A different approach is required for modeling sloshing on offshore re-gas/FLNG vessels, Colson explained. “With an LNG carrier, you typically operate it up to 10% of tank height when on ballast, and not below 70% on laden voyages. But for offshore vessels, you must be able to maintain the filling height in all conditions. So we must demonstrate to the client that our system can perform sufficiently well to meet all sloshing requirements under the offshore environment.”
“At the start of FLNG development, some years ago”, he continued “GTT’s technology was not viewed as optimal for for such a platform, particularly for withstanding sloshing in FLNG units, and the company had to demonstrate to Shell, amongst others that its membrane containment systems could be adapted to work on the Prelude project offshore northwest Australia. Instead of the conventional arrangement of one row of four to five LNG storage tanks, the design of a central cofferdam solution between two rows of five tanks extending the length of the platform was adopted. This solution reduces the risk of sloshing loads as well as acting as structural support for the platform’s very heavy topside. Other tank solutions, such as spherical tanks, would not afford enough flat deck space to accommodate the topsides.” Other alternative solutions which do feature a flat deck, have been, according to Colson, considered to be more expensive.
“In a scenario of two banks of normally dimensioned 50-m (164-ft) wide tanks, there would be a potential for quite an important amount of liquid motion at certain filling levels.
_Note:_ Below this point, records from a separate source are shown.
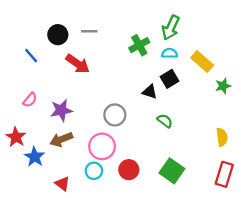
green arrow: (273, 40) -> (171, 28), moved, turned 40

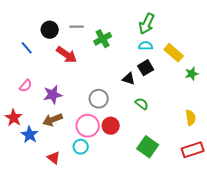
green cross: (139, 45) -> (103, 39), moved
red circle: (129, 170) -> (111, 126), moved
red rectangle: (224, 174) -> (193, 150), turned 55

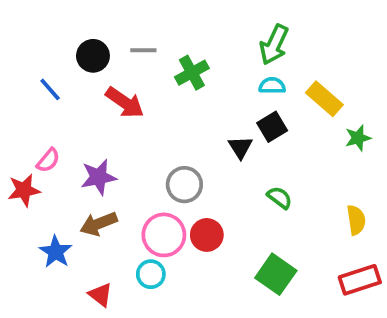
black triangle: (129, 79) -> (240, 147), turned 40
green semicircle: (142, 104) -> (280, 198), moved
red star: (14, 118) -> (24, 190), moved, turned 30

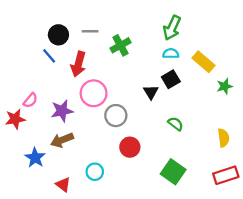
blue line: (50, 89) -> (49, 56), moved
red arrow: (125, 102) -> (78, 64), turned 70
pink circle: (164, 235) -> (94, 93), moved

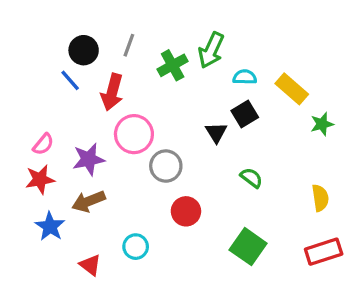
green arrow: (172, 28) -> (211, 50), moved
gray line: (90, 31) -> (129, 45), turned -70
red star: (15, 119) -> (40, 179), moved

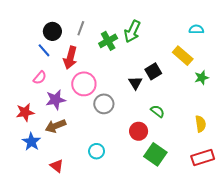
cyan semicircle: (245, 77) -> (196, 29), moved
pink semicircle: (43, 144) -> (40, 78), moved
red circle: (186, 211) -> (139, 131), moved
cyan circle: (136, 247) -> (97, 151), moved

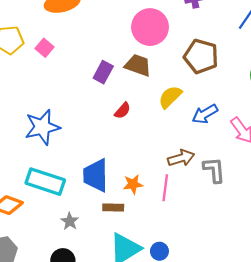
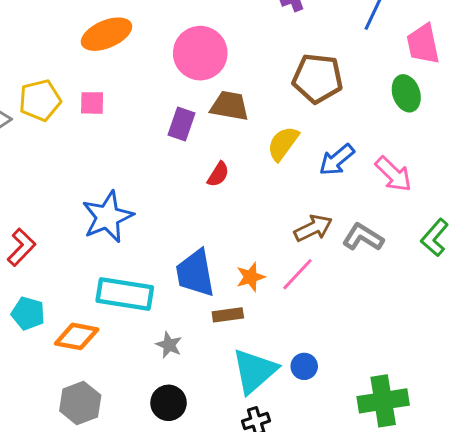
pink circle: (150, 27) -> (200, 53), moved
pink square: (45, 48) -> (92, 103), turned -30
gray L-shape: (214, 170) -> (363, 237), turned -44
pink line: (165, 188) -> (297, 274), turned 45

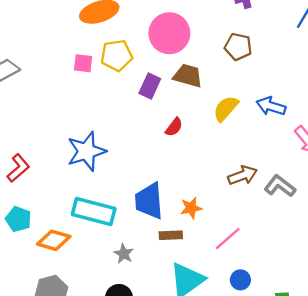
brown pentagon: (318, 78) -> (238, 47), moved, size x0.7
yellow pentagon: (40, 100) -> (117, 55), moved
blue arrow: (337, 160) -> (271, 106), moved, turned 52
pink line: (297, 274) -> (228, 238), moved
blue circle: (304, 366) -> (240, 280), moved

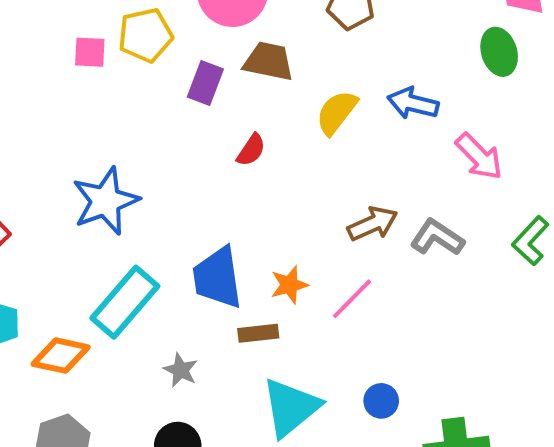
cyan rectangle: (94, 212) -> (125, 302), turned -60
pink line: (228, 238) -> (352, 299), moved

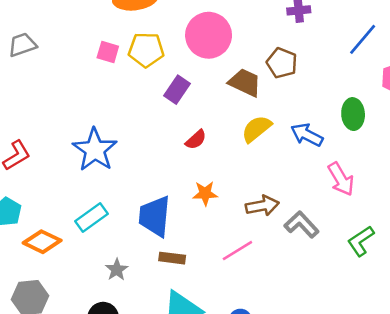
green ellipse: (499, 52) -> (353, 114), moved
brown trapezoid: (269, 61) -> (245, 83), moved
blue star: (106, 201) -> (95, 150), turned -30
orange star: (289, 285) -> (205, 193), moved
cyan rectangle: (125, 302) -> (92, 217), size x0.7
But if the tank breadths are halved, it reduces the sloshing effect significantly. In addition, FLNG vessels are massive, stable structures that do not move excessively in water compared to normal vessels.”
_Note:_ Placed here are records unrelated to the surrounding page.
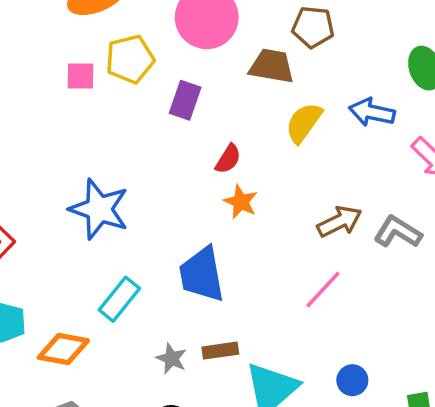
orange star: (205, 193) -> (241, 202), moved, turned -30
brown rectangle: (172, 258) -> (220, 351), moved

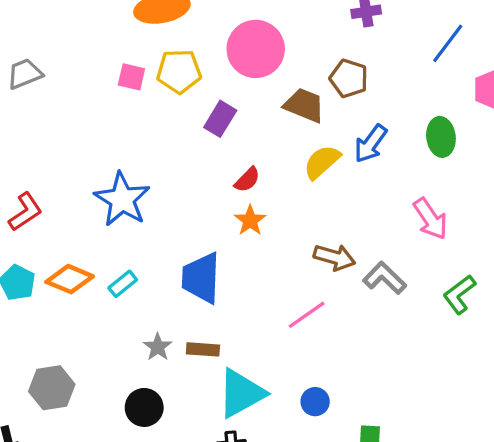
blue arrow: (372, 112) -> (371, 144), moved, turned -78
brown arrow: (339, 221) -> (334, 257), turned 30
cyan rectangle: (119, 299) -> (123, 284), size x0.7
orange diamond: (63, 349) -> (70, 279), moved

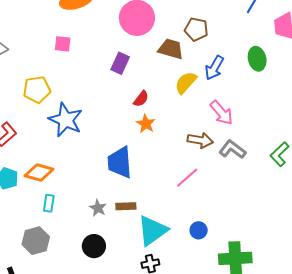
yellow pentagon: (179, 71) -> (37, 90), moved
pink arrow: (430, 219) -> (221, 113), moved
cyan rectangle: (123, 284) -> (49, 203), moved, turned -36

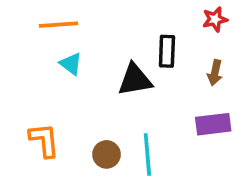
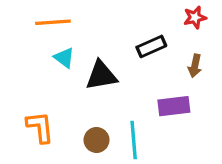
black rectangle: (167, 51) -> (151, 46), turned 64
black triangle: (135, 80) -> (101, 75), moved
purple rectangle: (213, 124) -> (174, 106), moved

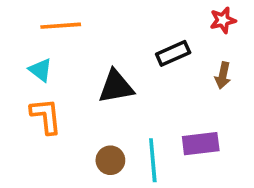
cyan triangle: (64, 58) -> (40, 70), moved
purple rectangle: (174, 106) -> (201, 144), moved
orange L-shape: (40, 127) -> (46, 116), moved

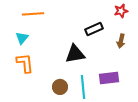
cyan triangle: (40, 70) -> (22, 38), turned 32
black triangle: (116, 87) -> (75, 54), moved

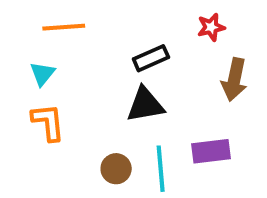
red star: (121, 11) -> (211, 27), moved
black rectangle: (94, 29) -> (151, 58), moved
brown arrow: (121, 41) -> (234, 80), size x1.5

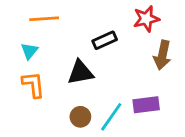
red star: (211, 27) -> (146, 19), size x1.4
black triangle: (145, 105) -> (80, 72), moved
cyan line: (161, 169) -> (111, 117), turned 40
The redundancy built into the design means that nine of the tanks can continue to operate normally while the other tank is taken off line to be emptied of gas. The process entails visual inspections and checks for tightness, with maintenance and repairs, if required, performed on site. “If there is an issue at the higher part of the tank,” Colson said, “our team may have to erect scaffolding in the tank on site, because the vessel cannot be brought ashore at any time for dry-docking.”
“Our membrane systems on all our clients’ vessels are constantly monitored for any potential leak in the tank or barrier. We also conduct visual checks to verify that there are no objects in the tank which could become loose. A bolt which has become unbolted may lead to damage under sloshing in operation.”
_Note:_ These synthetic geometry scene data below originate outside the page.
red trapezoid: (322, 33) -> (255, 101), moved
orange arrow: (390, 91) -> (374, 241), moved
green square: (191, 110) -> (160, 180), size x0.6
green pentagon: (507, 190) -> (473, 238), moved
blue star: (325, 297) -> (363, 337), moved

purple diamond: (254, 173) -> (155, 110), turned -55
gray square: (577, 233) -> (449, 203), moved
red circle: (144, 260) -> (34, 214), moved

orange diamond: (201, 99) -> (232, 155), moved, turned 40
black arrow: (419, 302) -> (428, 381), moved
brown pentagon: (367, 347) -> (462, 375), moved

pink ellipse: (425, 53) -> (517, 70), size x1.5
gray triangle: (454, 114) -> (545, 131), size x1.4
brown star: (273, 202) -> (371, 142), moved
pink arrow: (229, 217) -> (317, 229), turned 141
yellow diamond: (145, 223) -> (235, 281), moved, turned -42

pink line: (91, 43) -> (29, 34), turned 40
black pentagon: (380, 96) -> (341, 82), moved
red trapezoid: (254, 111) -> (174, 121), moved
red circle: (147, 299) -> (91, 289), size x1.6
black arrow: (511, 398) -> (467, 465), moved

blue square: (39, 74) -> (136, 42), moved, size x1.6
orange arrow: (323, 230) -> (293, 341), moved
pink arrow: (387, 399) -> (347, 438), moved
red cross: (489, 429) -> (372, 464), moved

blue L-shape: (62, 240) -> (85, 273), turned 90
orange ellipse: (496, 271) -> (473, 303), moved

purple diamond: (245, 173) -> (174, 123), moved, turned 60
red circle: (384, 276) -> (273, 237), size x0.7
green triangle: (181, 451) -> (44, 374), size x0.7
GTT has also been awarded a contract with Shell to maintain the tanks on Prelude on a five-yearly basis.
For LNGC’s, FSRUs and FLNGs, GTT subsidiary Cryovision provides different types of membrane test services such TAMI (Thermal Assessment of Membrane Integrity) for testing the tightness of tank secondary barrier as well as other tightness tests (Primary barrier, Global tank test). The company may also use in-tank equipment to facilitate testing such as: MOON (Motorized BalloON) operates in similar fashion to a drone. In this case, a balloon is dispatched to inspect a tank’s primary membrane. TIBIA (Tank Inspection by Integrated Arm) is an arm-like tool developed by GTT that can roam around tanks on FSRUs and FLNGs and perform maintenance of the primary membranes.
GTT continues to offer innovative services for monitoring and maintaining the membrane tanks offshore. Recently GTT North America signed a five-year global technical services agreement with Excelerate Energy to support maintenance of nine FSRUs equipped with NO96 membrane technology. •